RFC: Configuration management
Closed this issue · 1 comments
kks32 commented
Configuration Management
Summary
Use a configuration file instead of flags
Motivation
Currently, the code uses flags for configuration, which are defined in train.py. This approach has limitations:
- It's not easily reusable across different scripts
- It's hard to version control configurations
- It doesn't support hierarchical configurations
Design Detail
Implement a configuration system using a library like hydra
or OmegaConf
. This would allow:
- YAML-based configuration files
- Easy overriding of config values from command line
- Hierarchical configurations
- Better version control of configurations
Example:
# Top-level configuration
mode: train
# Data configuration
data:
path: /path/to/your/data
batch_size: 2
noise_std: 6.7e-4
# Model configuration
model:
path: models/
file: null
train_state_file: train_state.pt
# Output configuration
output:
path: rollouts/
filename: rollout
# Training configuration
training:
steps: 20000000
validation_interval: null
save_steps: 5000
learning_rate:
initial: 1e-4
decay: 0.1
decay_steps: 5000000
# Hardware configuration
hardware:
cuda_device_number: null
n_gpus: 1
# Logging configuration
logging:
tensorboard_dir: logs/
constants:
input_sequence_length: 6
num_particle_types: 9
kinematic_particle_id: 3
Drawbacks
Why should we not do this? Please consider the impact on users,
Breaking change on existing workflow.
Rationale and Alternatives
Why is this design the best in the space of possible designs?
- Easier set-up with DesignSafe and other CI tools.
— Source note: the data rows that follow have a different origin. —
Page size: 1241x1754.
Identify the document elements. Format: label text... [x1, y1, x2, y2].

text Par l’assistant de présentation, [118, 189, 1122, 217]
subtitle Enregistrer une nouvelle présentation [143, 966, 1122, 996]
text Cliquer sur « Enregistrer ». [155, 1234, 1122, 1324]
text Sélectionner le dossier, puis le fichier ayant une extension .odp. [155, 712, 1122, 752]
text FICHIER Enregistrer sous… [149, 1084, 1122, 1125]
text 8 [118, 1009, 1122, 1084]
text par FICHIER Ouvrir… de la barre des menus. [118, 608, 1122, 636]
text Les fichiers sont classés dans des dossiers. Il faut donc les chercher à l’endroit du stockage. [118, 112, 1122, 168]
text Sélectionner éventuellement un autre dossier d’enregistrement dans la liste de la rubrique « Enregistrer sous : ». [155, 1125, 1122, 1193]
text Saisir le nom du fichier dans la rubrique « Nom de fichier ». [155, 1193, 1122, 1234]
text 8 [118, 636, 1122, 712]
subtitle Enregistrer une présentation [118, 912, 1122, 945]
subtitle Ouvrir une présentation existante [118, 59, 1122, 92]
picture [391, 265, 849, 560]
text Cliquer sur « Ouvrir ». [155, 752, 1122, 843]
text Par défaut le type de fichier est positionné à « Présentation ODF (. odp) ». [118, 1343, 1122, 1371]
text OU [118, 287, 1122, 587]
Keep track of all configuration files.
What other designs have been considered and what is the rationale for not choosing them?
What is the impact of not doing this?
- Command line args are too long and can be harder to keep track
Unresolved questions
What parts of the design do you expect to resolve through the RFC process before this gets merged?
- Basic configuration (replicate all flags)